● **Exercise aim**
Every line in the material below that includes "stroke" should be copied.
......
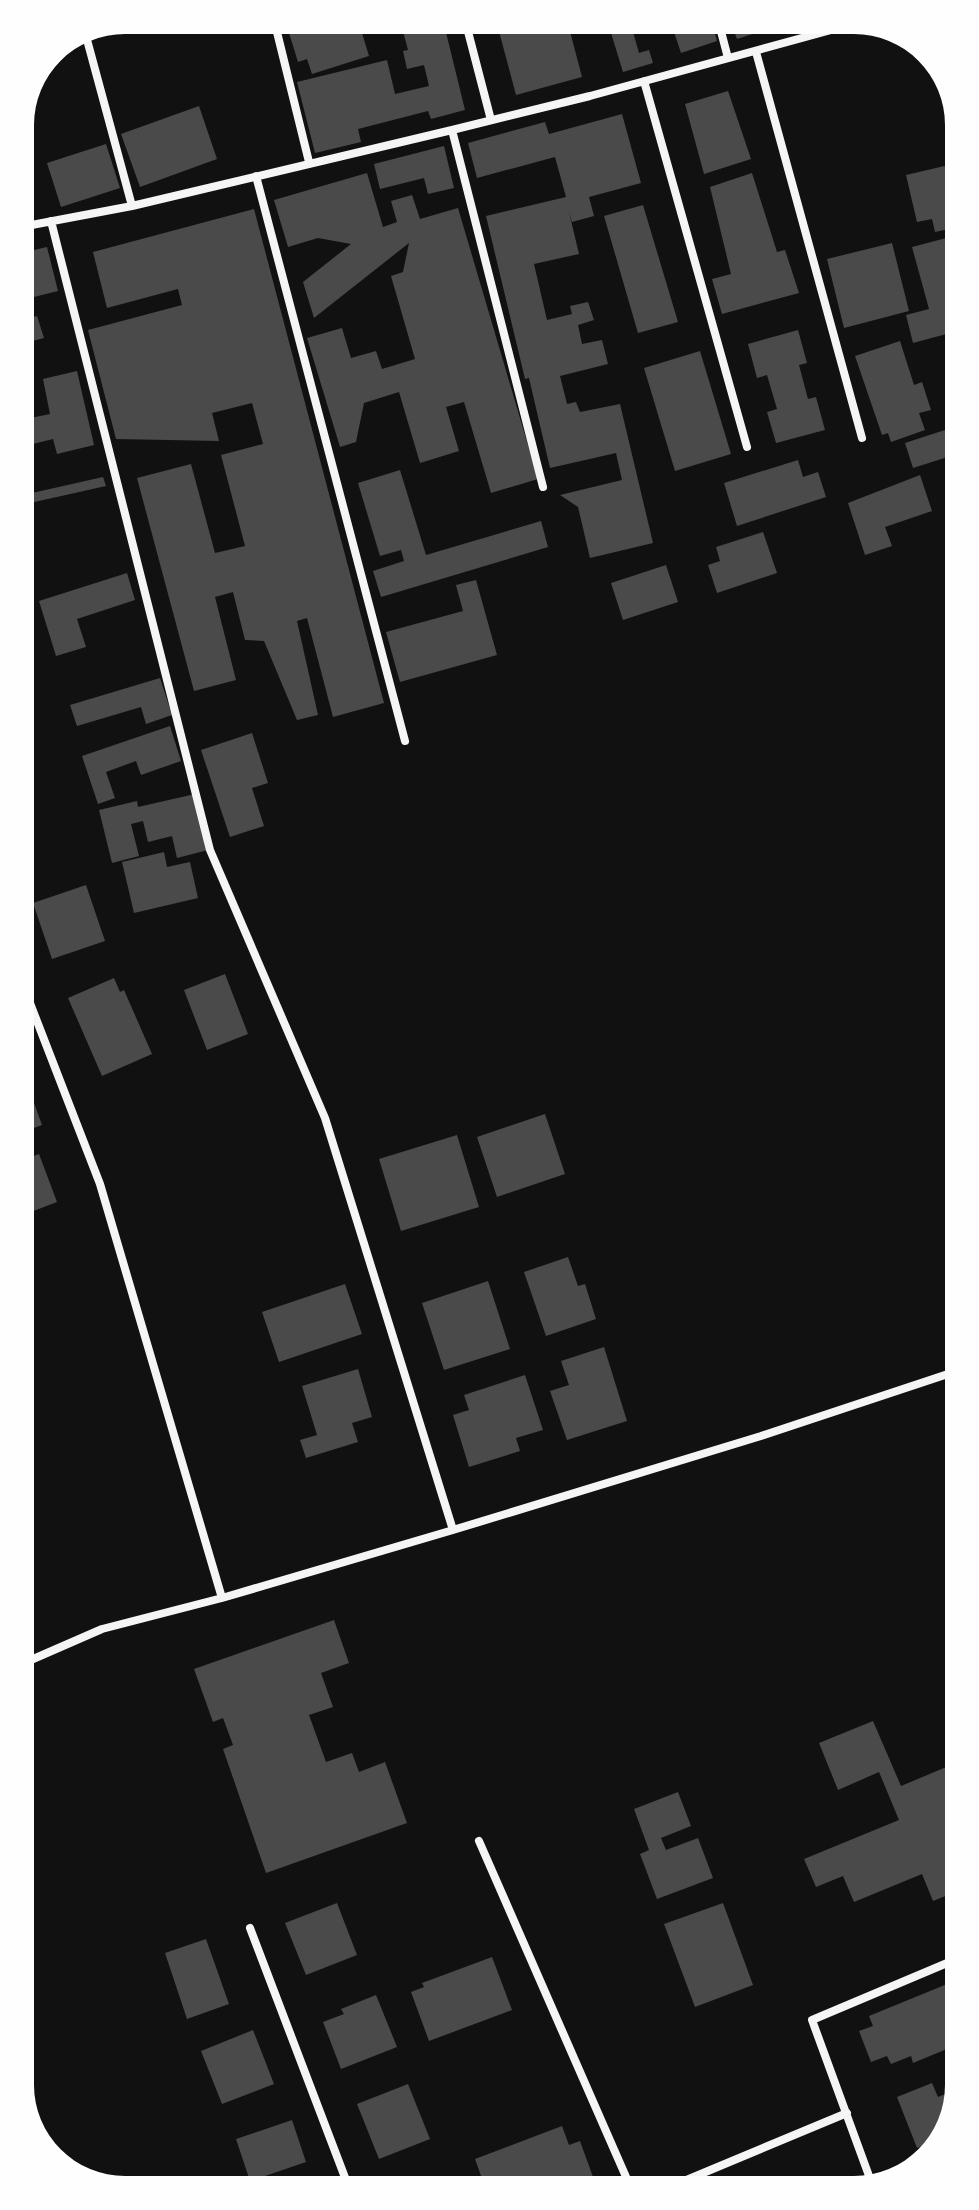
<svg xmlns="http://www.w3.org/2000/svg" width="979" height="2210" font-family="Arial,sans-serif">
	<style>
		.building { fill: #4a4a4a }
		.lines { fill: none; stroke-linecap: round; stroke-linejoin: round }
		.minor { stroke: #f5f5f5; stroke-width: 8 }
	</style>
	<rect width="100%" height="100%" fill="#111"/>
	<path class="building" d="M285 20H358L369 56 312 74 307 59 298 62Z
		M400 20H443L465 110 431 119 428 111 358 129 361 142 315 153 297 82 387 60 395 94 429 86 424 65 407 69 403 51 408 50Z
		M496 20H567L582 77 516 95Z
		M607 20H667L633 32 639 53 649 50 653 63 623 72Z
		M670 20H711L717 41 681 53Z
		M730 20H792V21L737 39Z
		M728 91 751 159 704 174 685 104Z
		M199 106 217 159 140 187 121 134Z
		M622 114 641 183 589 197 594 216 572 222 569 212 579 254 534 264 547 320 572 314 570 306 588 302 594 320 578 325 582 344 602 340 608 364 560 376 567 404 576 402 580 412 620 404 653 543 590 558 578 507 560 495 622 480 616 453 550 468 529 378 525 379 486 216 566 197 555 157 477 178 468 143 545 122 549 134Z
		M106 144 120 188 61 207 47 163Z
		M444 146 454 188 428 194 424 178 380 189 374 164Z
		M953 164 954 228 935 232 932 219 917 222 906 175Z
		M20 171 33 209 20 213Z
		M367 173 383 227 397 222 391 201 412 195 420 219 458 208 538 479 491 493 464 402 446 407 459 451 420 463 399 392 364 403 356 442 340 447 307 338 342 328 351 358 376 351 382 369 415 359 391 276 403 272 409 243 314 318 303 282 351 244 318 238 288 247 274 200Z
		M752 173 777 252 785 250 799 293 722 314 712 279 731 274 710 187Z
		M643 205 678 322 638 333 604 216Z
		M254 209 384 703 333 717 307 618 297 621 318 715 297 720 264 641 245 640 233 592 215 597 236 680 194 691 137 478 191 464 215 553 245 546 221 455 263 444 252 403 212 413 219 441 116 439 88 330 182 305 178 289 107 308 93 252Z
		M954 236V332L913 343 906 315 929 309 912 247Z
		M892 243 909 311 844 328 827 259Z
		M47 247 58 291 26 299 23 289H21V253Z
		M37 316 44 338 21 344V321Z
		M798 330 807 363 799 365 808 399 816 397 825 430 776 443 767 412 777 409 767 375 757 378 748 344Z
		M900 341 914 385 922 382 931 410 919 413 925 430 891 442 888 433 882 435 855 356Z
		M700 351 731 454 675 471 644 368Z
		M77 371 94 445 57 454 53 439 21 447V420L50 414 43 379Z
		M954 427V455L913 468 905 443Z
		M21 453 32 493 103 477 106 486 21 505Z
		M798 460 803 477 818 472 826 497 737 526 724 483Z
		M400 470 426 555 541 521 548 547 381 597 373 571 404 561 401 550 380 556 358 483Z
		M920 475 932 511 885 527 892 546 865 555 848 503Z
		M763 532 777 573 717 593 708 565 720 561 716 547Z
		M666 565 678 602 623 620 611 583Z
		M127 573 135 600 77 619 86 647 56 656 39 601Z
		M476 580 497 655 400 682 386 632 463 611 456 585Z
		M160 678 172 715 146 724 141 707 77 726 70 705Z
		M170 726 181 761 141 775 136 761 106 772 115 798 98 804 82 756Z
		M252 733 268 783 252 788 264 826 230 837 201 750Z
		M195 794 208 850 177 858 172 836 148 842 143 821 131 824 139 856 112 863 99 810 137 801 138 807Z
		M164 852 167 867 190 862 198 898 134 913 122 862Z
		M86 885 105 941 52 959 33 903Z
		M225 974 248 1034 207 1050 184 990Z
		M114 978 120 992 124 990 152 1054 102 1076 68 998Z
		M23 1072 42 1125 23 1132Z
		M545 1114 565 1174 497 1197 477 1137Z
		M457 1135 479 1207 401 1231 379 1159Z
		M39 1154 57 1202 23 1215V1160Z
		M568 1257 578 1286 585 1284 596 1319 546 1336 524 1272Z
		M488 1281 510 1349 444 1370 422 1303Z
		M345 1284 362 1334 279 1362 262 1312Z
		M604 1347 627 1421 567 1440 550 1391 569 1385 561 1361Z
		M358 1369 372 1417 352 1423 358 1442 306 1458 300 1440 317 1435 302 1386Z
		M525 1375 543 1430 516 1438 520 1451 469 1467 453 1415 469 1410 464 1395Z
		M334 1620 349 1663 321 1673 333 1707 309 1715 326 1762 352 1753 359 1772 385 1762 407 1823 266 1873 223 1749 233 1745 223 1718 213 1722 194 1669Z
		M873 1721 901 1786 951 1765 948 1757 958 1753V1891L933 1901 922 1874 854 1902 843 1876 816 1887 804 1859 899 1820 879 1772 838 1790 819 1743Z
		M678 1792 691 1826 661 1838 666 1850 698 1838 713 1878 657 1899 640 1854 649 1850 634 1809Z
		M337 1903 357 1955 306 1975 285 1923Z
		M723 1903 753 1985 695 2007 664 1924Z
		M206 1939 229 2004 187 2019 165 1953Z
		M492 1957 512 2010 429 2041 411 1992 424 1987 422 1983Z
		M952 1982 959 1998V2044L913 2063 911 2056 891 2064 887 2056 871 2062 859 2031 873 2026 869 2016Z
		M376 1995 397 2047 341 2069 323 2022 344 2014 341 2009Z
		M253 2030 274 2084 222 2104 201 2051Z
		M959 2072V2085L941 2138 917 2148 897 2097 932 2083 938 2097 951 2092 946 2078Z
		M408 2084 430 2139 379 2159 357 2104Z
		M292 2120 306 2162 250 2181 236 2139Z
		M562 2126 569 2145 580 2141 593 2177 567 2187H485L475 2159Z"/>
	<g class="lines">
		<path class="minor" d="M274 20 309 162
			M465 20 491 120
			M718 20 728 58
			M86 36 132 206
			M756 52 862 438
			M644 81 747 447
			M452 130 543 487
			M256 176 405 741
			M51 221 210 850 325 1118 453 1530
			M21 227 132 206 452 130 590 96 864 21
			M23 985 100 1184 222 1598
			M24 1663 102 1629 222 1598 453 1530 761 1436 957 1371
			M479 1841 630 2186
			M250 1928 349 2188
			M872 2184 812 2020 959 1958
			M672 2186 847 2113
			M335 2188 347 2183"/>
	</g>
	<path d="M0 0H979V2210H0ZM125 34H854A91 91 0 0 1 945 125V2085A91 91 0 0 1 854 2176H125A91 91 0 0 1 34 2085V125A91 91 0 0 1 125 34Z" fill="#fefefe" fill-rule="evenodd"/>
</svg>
......
● **Your response**
		.lines { fill: none; stroke-linecap: round; stroke-linejoin: round }
		.minor { stroke: #f5f5f5; stroke-width: 8 }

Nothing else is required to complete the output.